Evie's heart almost stops. "Jacob?" she repeats.
"Yep." She twists around and beams when she sees Jacob leaning against the doorway. He looks nervous, and his wings are stiff behind him. But he tries to smile at her. "You should have seen old Georgie's face when he saw me. I thought he was going to drop dead of a heart attack."
"So did I," Henry admits in a low voice, and they both laugh.
Evie doesn't. "You're staying, aren't you?" she asks. "You have to stay, Jacob."
"Well, I can't exactly leave," he says. "You almost got yourself killed without me." He grins, although it's nothing but a shadow of his old cocky smile. "I always knew you couldn't get along without me, Evie."
It's true. Evie knows now that she needs her brother. She needs him around, just to be there for her, just to be Jacob, wings or not.

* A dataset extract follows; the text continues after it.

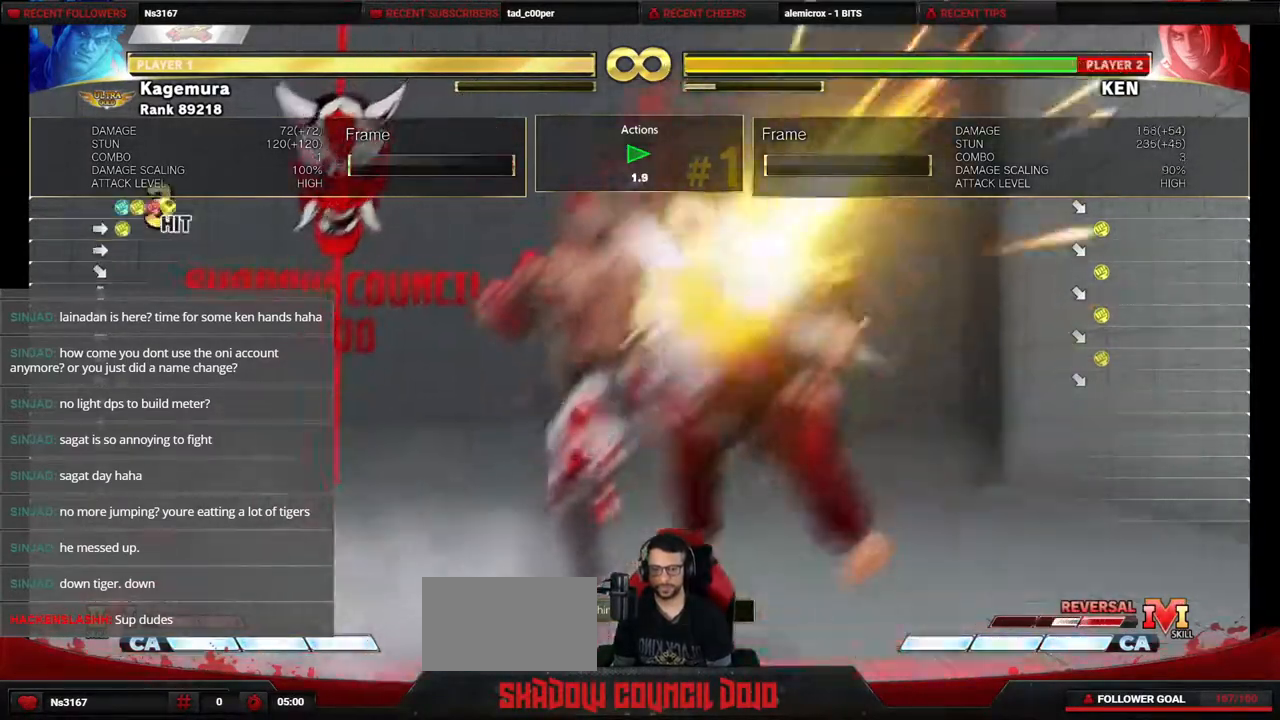
{"buttons": [], "events": [[67, "L2", "down"], [67, "R1", "down"], [67, "TRIANGLE", "down"], [83, "DPAD_UP", "down"], [83, "SQUARE", "down"], [100, "DPAD_UP", "up"], [100, "L2", "up"], [100, "R1", "up"], [100, "SQUARE", "up"], [100, "TRIANGLE", "up"]]}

But she grins back and does her best to tease him too. "Yea, well, what about you?" she says. "You're not looking all that well yourself."
He shakes his head and moves to drop into bed next to her. "I left you on top of that roof and five minutes later I knew I'd made a mistake," he says. "I should have come back earlier, maybe Starrick wouldn't have almost killed you, but…"
"But you came," Evie says firmly. "And you're not leaving."
"No," Jacob agrees. "No, I'm not."
He leans over and hugs her, and suddenly it doesn't matter. Not almost dying, not their long months apart, not the wings. Nothing matters except that Jacob's come back.
"It will be good to have you around again," Henry says when they finish hugging. Jacob is discreetly wiping tears off his face and Evie is politely pretending not to notice.
"Course it will," Jacob says. Then he hugs Henry too (Evie laughs at Henry's squawk of surprise). "Missed you too, Greenie."
"Jacob!" Evie protests, but Henry doesn't seem to mind, he's laughing. And Jacob is smiling, and Evie looks at the pair of them and feels something swelling up in her chest, something warm and bright that she hasn't felt at all in the months since Jacob left.
She feels happy. So happy that for a moment—just a moment—she feels like she could fly.